On Wednesday, Congressman Bobby Scott (VA-03) spoke with parents, teachers and health experts about how to return to school safely. The virtual roundtable discussion featured parents, students, school administrators, health experts and more.
Scott kicked the discussion off by saying federal funding is key for school districts to safely reopen, something that would be provided in the Heroes Act, which was passed by the House of Representatives, but is waiting for Senate approval.
“Unless the federal government takes action, it won’t be a question of whether these cuts to education occur, but how deep the cuts will be,” said Scott.
He says funding is needed to replace school ventilation systems, redo classrooms for social distancing, purchase personal protective equipment and more.
“Without federal funding, most school districts simply cannot afford to take the necessary health measures to mitigate these risks,” said Scott.
Matthew Jones is a student at Warwick High School in Newport News. He wants to see online learning for at least a full semester, but he acknowledges the challenges that come along with that.
“Without being in a classroom, I fear that many students will find it difficult to concentrate and even self-motivate themselves to pass,” said Jones. “I worry that these problems, combined with the stress of being in unfamiliar situations, could cause grades to plummet.”
A local parent shared her appreciation for the staff at her child’s school.
Nicole Ellis said, “As a parent, we applaud all of the work that’s going forth thus far with the phased approach, giving the parents options, understanding there won’t be a one-size-fits-all right now because everyone has very unique situations.”
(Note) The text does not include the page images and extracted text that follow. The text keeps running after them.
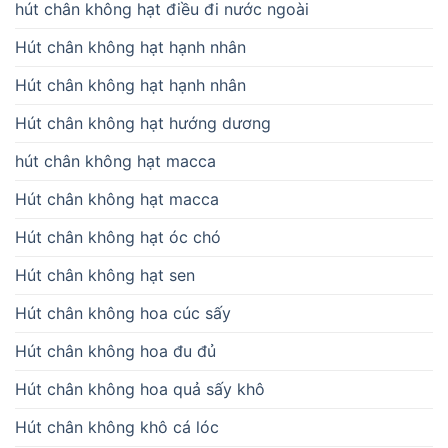
hút chân không hạt điều đi nước ngoài
Hút chân không hạt hạnh nhân
Hút chân không hạt hạnh nhân
Hút chân không hạt hướng dương
hút chân không hạt macca
Hút chân không hạt macca
Hút chân không hạt óc chó
Hút chân không hạt sen
Hút chân không hoa cúc sấy
Hút chân không hoa đu đủ
Hút chân không hoa quả sấy khô
Hút chân không khô cá lóc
A number of other leaders spoke, including the president of Virginia’s Parent Teacher Association, who said their mission is to ensure all children have access to education while maintaining the safety of teachers, staff, students and families.
“We see education as an overall ‘must’ provision for all of our students. They are our future,” said Donna Colombo, Virginia PTA president. “We definitely see that getting our children back in the schools is important, but we also understand the concerns of all of our families to make sure that our teachers and staff are healthy and stay healthy and all of our children and families are healthy also.”